§ Activity
Copy out the lines below word for word, leaving out the pictures.

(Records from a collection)
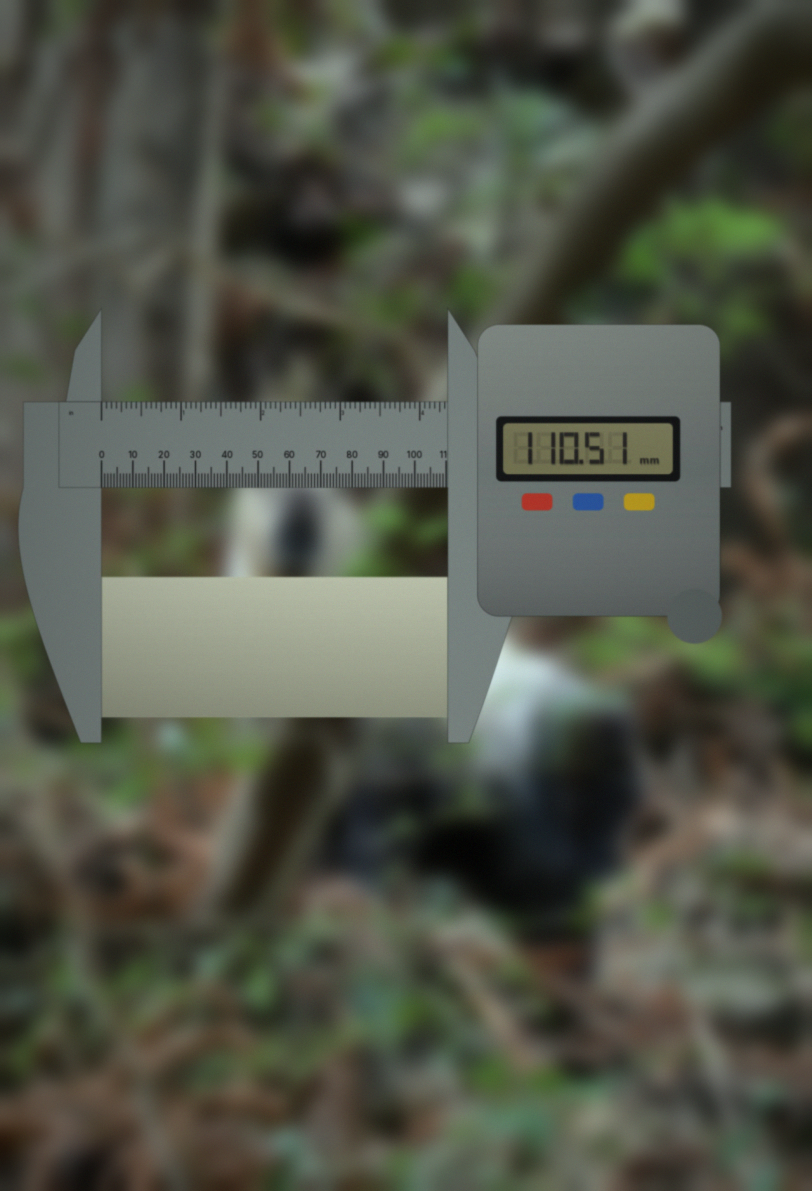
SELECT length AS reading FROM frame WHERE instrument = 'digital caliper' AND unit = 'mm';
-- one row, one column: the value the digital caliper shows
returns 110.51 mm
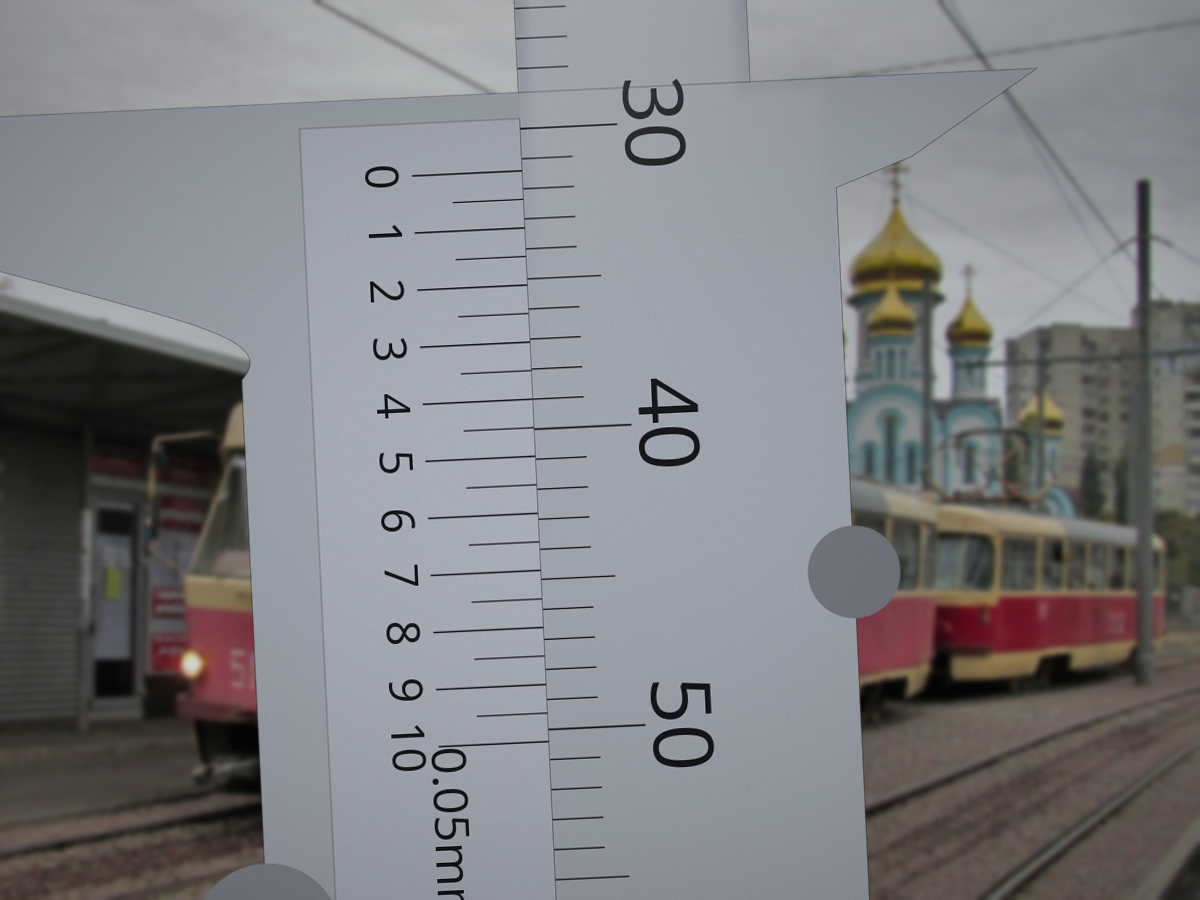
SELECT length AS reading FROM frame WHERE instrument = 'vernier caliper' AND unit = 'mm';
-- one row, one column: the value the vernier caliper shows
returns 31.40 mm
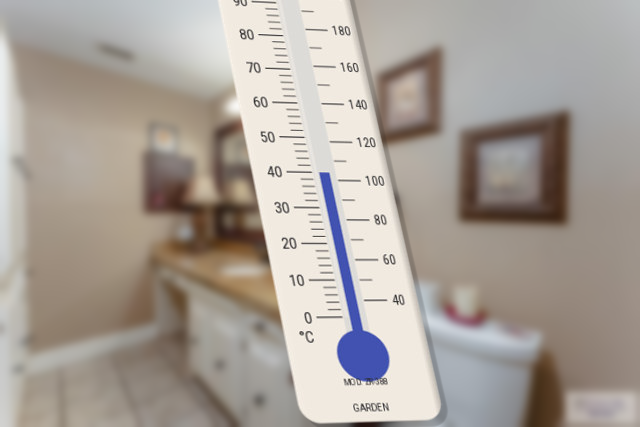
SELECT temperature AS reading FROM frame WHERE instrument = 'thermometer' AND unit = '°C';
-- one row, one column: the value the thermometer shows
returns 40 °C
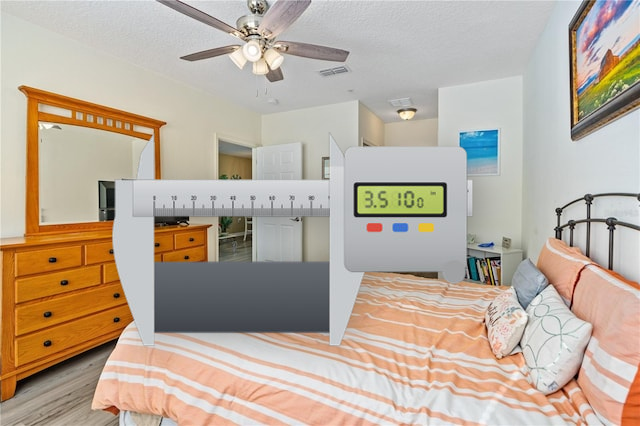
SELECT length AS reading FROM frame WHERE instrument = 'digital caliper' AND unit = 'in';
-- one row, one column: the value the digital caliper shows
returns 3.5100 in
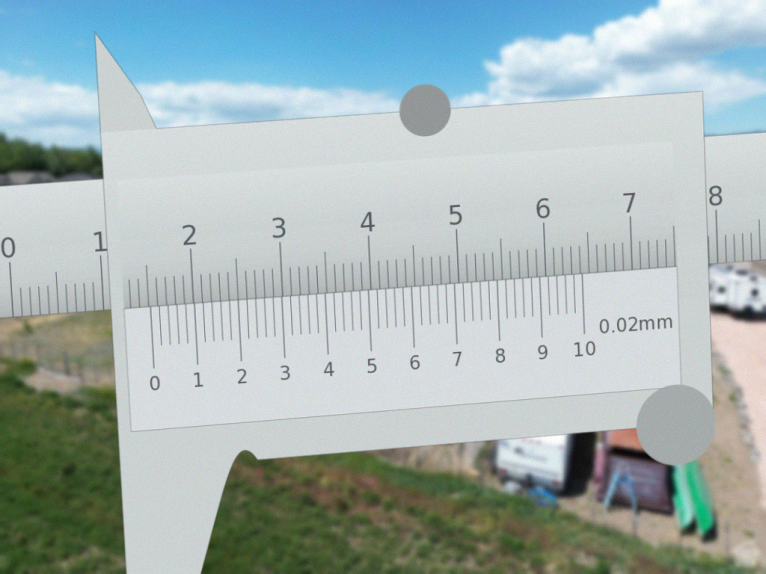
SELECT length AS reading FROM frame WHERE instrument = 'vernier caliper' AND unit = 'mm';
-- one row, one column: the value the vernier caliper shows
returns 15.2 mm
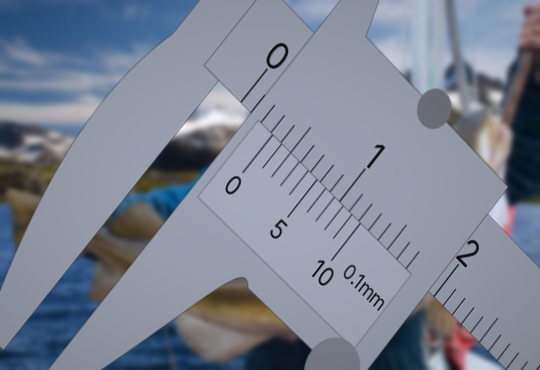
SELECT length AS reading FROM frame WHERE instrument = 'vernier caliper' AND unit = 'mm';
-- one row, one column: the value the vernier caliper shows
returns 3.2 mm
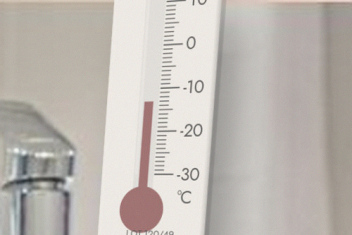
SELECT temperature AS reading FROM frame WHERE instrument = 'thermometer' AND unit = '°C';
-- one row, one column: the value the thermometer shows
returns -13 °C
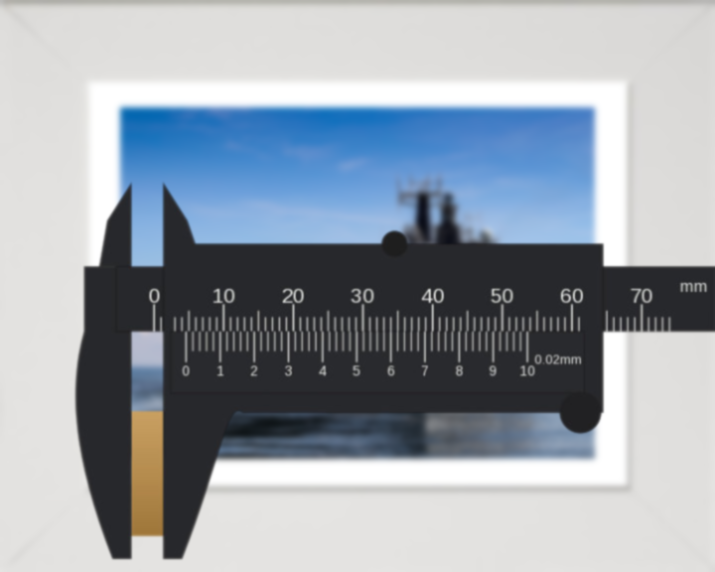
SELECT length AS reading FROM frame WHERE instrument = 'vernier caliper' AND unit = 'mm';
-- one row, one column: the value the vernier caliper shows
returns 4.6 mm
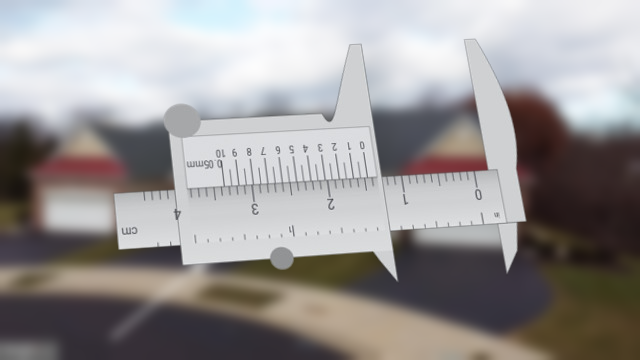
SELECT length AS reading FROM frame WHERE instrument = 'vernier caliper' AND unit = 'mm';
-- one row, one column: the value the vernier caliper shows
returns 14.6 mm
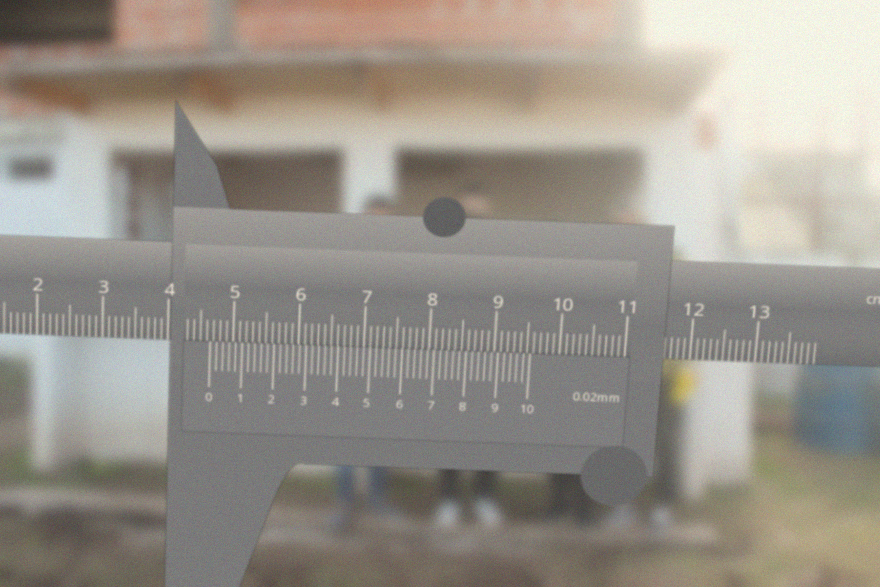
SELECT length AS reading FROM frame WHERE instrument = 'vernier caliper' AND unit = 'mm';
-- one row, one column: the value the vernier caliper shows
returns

§ Written answer
SELECT length AS reading FROM frame WHERE instrument = 'digital caliper' AND unit = 'mm';
-- one row, one column: the value the digital caliper shows
returns 110.51 mm
SELECT length AS reading FROM frame WHERE instrument = 'vernier caliper' AND unit = 'mm';
-- one row, one column: the value the vernier caliper shows
returns 31.40 mm
SELECT temperature AS reading FROM frame WHERE instrument = 'thermometer' AND unit = '°C';
-- one row, one column: the value the thermometer shows
returns 40 °C
SELECT length AS reading FROM frame WHERE instrument = 'digital caliper' AND unit = 'in';
-- one row, one column: the value the digital caliper shows
returns 3.5100 in
SELECT length AS reading FROM frame WHERE instrument = 'vernier caliper' AND unit = 'mm';
-- one row, one column: the value the vernier caliper shows
returns 15.2 mm
SELECT length AS reading FROM frame WHERE instrument = 'vernier caliper' AND unit = 'mm';
-- one row, one column: the value the vernier caliper shows
returns 3.2 mm
SELECT temperature AS reading FROM frame WHERE instrument = 'thermometer' AND unit = '°C';
-- one row, one column: the value the thermometer shows
returns -13 °C
SELECT length AS reading FROM frame WHERE instrument = 'vernier caliper' AND unit = 'mm';
-- one row, one column: the value the vernier caliper shows
returns 4.6 mm
SELECT length AS reading FROM frame WHERE instrument = 'vernier caliper' AND unit = 'mm';
-- one row, one column: the value the vernier caliper shows
returns 14.6 mm
SELECT length AS reading FROM frame WHERE instrument = 'vernier caliper' AND unit = 'mm';
-- one row, one column: the value the vernier caliper shows
returns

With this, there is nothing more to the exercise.